На возглас мы с часовым обернулись и увидели бегущего к нам Воронцова, который, очевидно, при налёте решил вернуться к госпиталю.

— Отставить, боец! — повторил он, подбежав, и когда часовой опустил своё смертельно опасное оружие, спросил его: — Красноармеец, у тебя есть ещё патроны к винтовке?

— Так точно! Тридцать штук, — узнав чекиста, ответил тот.

— Тогда будешь подавать патроны Забабашкину! Будешь у него вторым номером! Понял?

— Я? Патроны? Забабашкину? — удивился тот.

— Да. Это тот боец, который стреляет сейчас по самолётам, — пояснил Воронцов и показал на меня рукой: — Вот он.

— Так это что ж поучается, это и есть тот самый, легендарный Забабашкин? Тот самый, который все немецкие танки сжег и всю их артиллерию уничтожил? — ошеломлённо произнёс часовой, глядя на меня во все глаза.

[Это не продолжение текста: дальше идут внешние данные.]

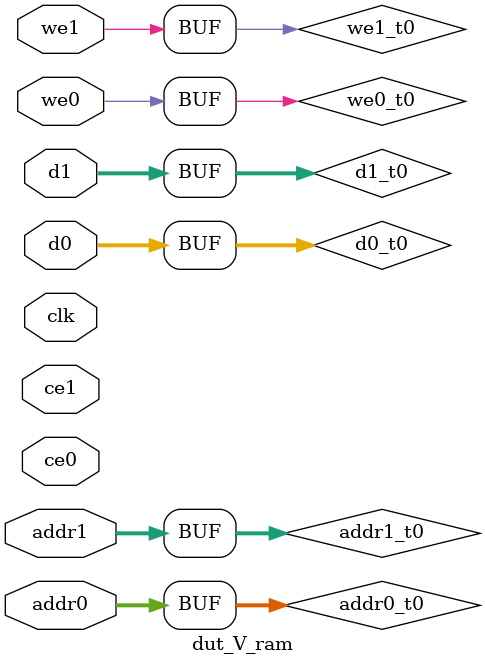
<source format=v>

`timescale 1 ns / 1 ps
module dut_V_ram (addr0, ce0, d0, we0, addr1, ce1, d1, we1,  clk);

parameter DWIDTH = 32;
parameter AWIDTH = 20;
parameter MEM_SIZE = 614656;

input[AWIDTH-1:0] addr0;
input ce0;
input[DWIDTH-1:0] d0;
input we0;
input[AWIDTH-1:0] addr1;
input ce1;
input[DWIDTH-1:0] d1;
input we1;
input clk;

(* ram_style = "block" *)reg [DWIDTH-1:0] ram[MEM_SIZE-1:0];
wire [AWIDTH-1:0] addr0_t0; 
(* EQUIVALENT_REGISTER_REMOVAL="NO" *)reg [AWIDTH-1:0] addr0_t1; 
wire [DWIDTH-1:0] d0_t0; 
wire we0_t0; 
(* EQUIVALENT_REGISTER_REMOVAL="NO" *)reg [DWIDTH-1:0] d0_t1; 
(* EQUIVALENT_REGISTER_REMOVAL="NO" *)reg we0_t1; 
wire [AWIDTH-1:0] addr1_t0; 
(* EQUIVALENT_REGISTER_REMOVAL="NO" *)reg [AWIDTH-1:0] addr1_t1; 
wire [DWIDTH-1:0] d1_t0; 
wire we1_t0; 
(* EQUIVALENT_REGISTER_REMOVAL="NO" *)reg [DWIDTH-1:0] d1_t1; 
(* EQUIVALENT_REGISTER_REMOVAL="NO" *)reg we1_t1; 


assign addr0_t0 = addr0;
assign d0_t0 = d0;
assign we0_t0 = we0;
assign addr1_t0 = addr1;
assign d1_t0 = d1;
assign we1_t0 = we1;

always @(posedge clk)  
begin
    if (ce0) 
    begin
        addr0_t1 <= addr0_t0; 
        d0_t1 <= d0_t0;
        we0_t1 <= we0_t0;
    end
    if (ce1) 
    begin
        addr1_t1 <= addr1_t0; 
        d1_t1 <= d1_t0;
        we1_t1 <= we1_t0;
    end
end


always @(posedge clk)  
begin 
    if (ce0) 
    begin
        if (we0_t1) 
        begin 
            ram[addr0_t1] <= d0_t1; 
        end 
    end
end


always @(posedge clk)  
begin 
    if (ce1) 
    begin
        if (we1_t1) 
        begin 
            ram[addr1_t1] <= d1_t1; 
        end 
    end
end


endmodule


`timescale 1 ns / 1 ps
module dut_V(
    reset,
    clk,
    address0,
    ce0,
    we0,
    d0,
    address1,
    ce1,
    we1,
    d1);

parameter DataWidth = 32'd32;
parameter AddressRange = 32'd614656;
parameter AddressWidth = 32'd20;
input reset;
input clk;
input[AddressWidth - 1:0] address0;
input ce0;
input we0;
input[DataWidth - 1:0] d0;
input[AddressWidth - 1:0] address1;
input ce1;
input we1;
input[DataWidth - 1:0] d1;



dut_V_ram dut_V_ram_U(
    .clk( clk ),
    .addr0( address0 ),
    .ce0( ce0 ),
    .d0( d0 ),
    .we0( we0 ),
    .addr1( address1 ),
    .ce1( ce1 ),
    .d1( d1 ),
    .we1( we1 ));

endmodule


</source>
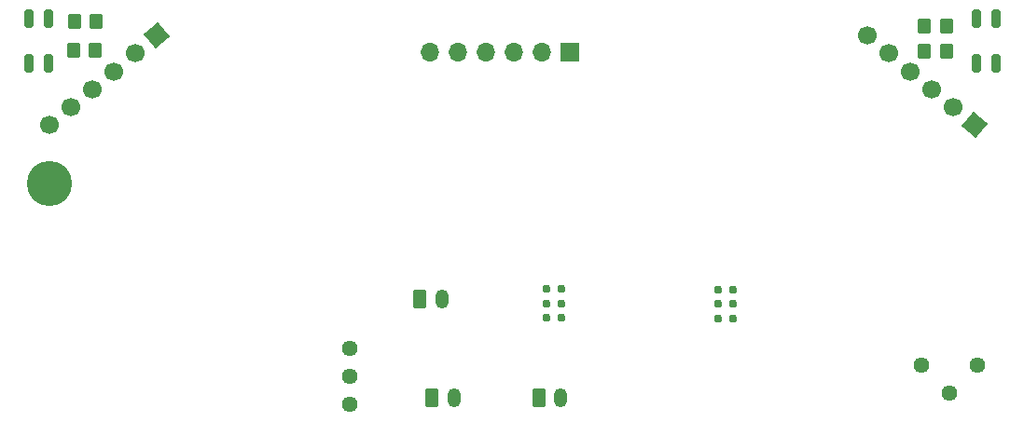
<source format=gbr>
%TF.GenerationSoftware,KiCad,Pcbnew,9.0.1+1*%
%TF.CreationDate,2025-05-17T11:18:49+02:00*%
%TF.ProjectId,WikiSumo_v25,57696b69-5375-46d6-9f5f-7632352e6b69,rev?*%
%TF.SameCoordinates,Original*%
%TF.FileFunction,Soldermask,Bot*%
%TF.FilePolarity,Negative*%
%FSLAX46Y46*%
G04 Gerber Fmt 4.6, Leading zero omitted, Abs format (unit mm)*
G04 Created by KiCad (PCBNEW 9.0.1+1) date 2025-05-17 11:18:49*
%MOMM*%
%LPD*%
G01*
G04 APERTURE LIST*
G04 Aperture macros list*
%AMRoundRect*
0 Rectangle with rounded corners*
0 $1 Rounding radius*
0 $2 $3 $4 $5 $6 $7 $8 $9 X,Y pos of 4 corners*
0 Add a 4 corners polygon primitive as box body*
4,1,4,$2,$3,$4,$5,$6,$7,$8,$9,$2,$3,0*
0 Add four circle primitives for the rounded corners*
1,1,$1+$1,$2,$3*
1,1,$1+$1,$4,$5*
1,1,$1+$1,$6,$7*
1,1,$1+$1,$8,$9*
0 Add four rect primitives between the rounded corners*
20,1,$1+$1,$2,$3,$4,$5,0*
20,1,$1+$1,$4,$5,$6,$7,0*
20,1,$1+$1,$6,$7,$8,$9,0*
20,1,$1+$1,$8,$9,$2,$3,0*%
%AMHorizOval*
0 Thick line with rounded ends*
0 $1 width*
0 $2 $3 position (X,Y) of the first rounded end (center of the circle)*
0 $4 $5 position (X,Y) of the second rounded end (center of the circle)*
0 Add line between two ends*
20,1,$1,$2,$3,$4,$5,0*
0 Add two circle primitives to create the rounded ends*
1,1,$1,$2,$3*
1,1,$1,$4,$5*%
%AMRotRect*
0 Rectangle, with rotation*
0 The origin of the aperture is its center*
0 $1 length*
0 $2 width*
0 $3 Rotation angle, in degrees counterclockwise*
0 Add horizontal line*
21,1,$1,$2,0,0,$3*%
G04 Aperture macros list end*
%ADD10RoundRect,0.250000X-0.350000X-0.625000X0.350000X-0.625000X0.350000X0.625000X-0.350000X0.625000X0*%
%ADD11O,1.200000X1.750000*%
%ADD12RotRect,1.700000X1.700000X230.000000*%
%ADD13HorizOval,1.700000X0.000000X0.000000X0.000000X0.000000X0*%
%ADD14C,1.440000*%
%ADD15RotRect,1.700000X1.700000X310.000000*%
%ADD16HorizOval,1.700000X0.000000X0.000000X0.000000X0.000000X0*%
%ADD17C,0.770000*%
%ADD18R,1.700000X1.700000*%
%ADD19O,1.700000X1.700000*%
%ADD20RoundRect,0.250000X-0.350000X-0.450000X0.350000X-0.450000X0.350000X0.450000X-0.350000X0.450000X0*%
%ADD21RoundRect,0.197500X0.197500X0.632500X-0.197500X0.632500X-0.197500X-0.632500X0.197500X-0.632500X0*%
%ADD22RoundRect,0.250000X0.350000X0.450000X-0.350000X0.450000X-0.350000X-0.450000X0.350000X-0.450000X0*%
%ADD23C,4.100000*%
G04 APERTURE END LIST*
D10*
%TO.C,J4*%
X141620000Y-96970000D03*
D11*
X143620000Y-96970000D03*
%TD*%
D12*
%TO.C,J3*%
X192000000Y-81163403D03*
D13*
X190054247Y-79530722D03*
X188108494Y-77898042D03*
X186162741Y-76265361D03*
X184216988Y-74632681D03*
X182271235Y-73000000D03*
%TD*%
D14*
%TO.C,RV2*%
X135250000Y-101420000D03*
X135250000Y-103960000D03*
X135250000Y-106500000D03*
%TD*%
D10*
%TO.C,J6*%
X152400000Y-105970000D03*
D11*
X154400000Y-105970000D03*
%TD*%
D15*
%TO.C,J1*%
X117728764Y-73000000D03*
D16*
X115783011Y-74632681D03*
X113837258Y-76265361D03*
X111891505Y-77898042D03*
X109945752Y-79530722D03*
X108000000Y-81163403D03*
%TD*%
D14*
%TO.C,RV1*%
X187130000Y-102970000D03*
X189670000Y-105510000D03*
X192210000Y-102970000D03*
%TD*%
D17*
%TO.C,U2*%
X154445000Y-98645000D03*
X154445000Y-97345000D03*
X154445000Y-96045000D03*
X153145000Y-98645000D03*
X153145000Y-97345000D03*
X153145000Y-96045000D03*
%TD*%
D10*
%TO.C,J5*%
X142700000Y-105950000D03*
D11*
X144700000Y-105950000D03*
%TD*%
D17*
%TO.C,U5*%
X170025000Y-98705000D03*
X170025000Y-97405000D03*
X170025000Y-96105000D03*
X168725000Y-98705000D03*
X168725000Y-97405000D03*
X168725000Y-96105000D03*
%TD*%
D18*
%TO.C,J2*%
X155200000Y-74500000D03*
D19*
X152660000Y-74500000D03*
X150120000Y-74500000D03*
X147580000Y-74500000D03*
X145040000Y-74500000D03*
X142500000Y-74500000D03*
%TD*%
D20*
%TO.C,R1*%
X110230000Y-71710000D03*
X112230000Y-71710000D03*
%TD*%
D21*
%TO.C,U3*%
X107900000Y-71500000D03*
X107900000Y-75500000D03*
X106100000Y-75500000D03*
X106100000Y-71500000D03*
%TD*%
D22*
%TO.C,R2*%
X112140000Y-74340000D03*
X110140000Y-74340000D03*
%TD*%
%TO.C,R3*%
X189420000Y-72160000D03*
X187420000Y-72160000D03*
%TD*%
D21*
%TO.C,U4*%
X193900000Y-71500000D03*
X193900000Y-75500000D03*
X192100000Y-75500000D03*
X192100000Y-71500000D03*
%TD*%
D20*
%TO.C,R4*%
X187390000Y-74420000D03*
X189390000Y-74420000D03*
%TD*%
D23*
X108000000Y-86500000D03*
M02*

</source>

— Тот самый. И вот сейчас этот легендарный боец, который выглядит, как египетская мумия, все самолёты немчуре посбивает. Вот увидишь. Так, Алексей?

— Не мешайте, — отмахнулся я.

Прицелился и, выстрелив, подбил пролетающий над нами бомбардировщик «Юнкерс». Пуля пробила шланг маслопровода, и он задымился. Я же собрался было перевести огонь на другую цель, но увидел, что с этого самого подбитого мной самолёта выпало несколько бомб.

— Бежим! — прекрасно понимая, что сейчас будет, крикнул я.

И в этот момент здание госпиталя вздрогнуло и взлетело на воздух.

«У-х-х-х-х», — донеслось эхо до моих ушей, прежде чем я, в который уже раз за эту новую жизнь, потерял сознание.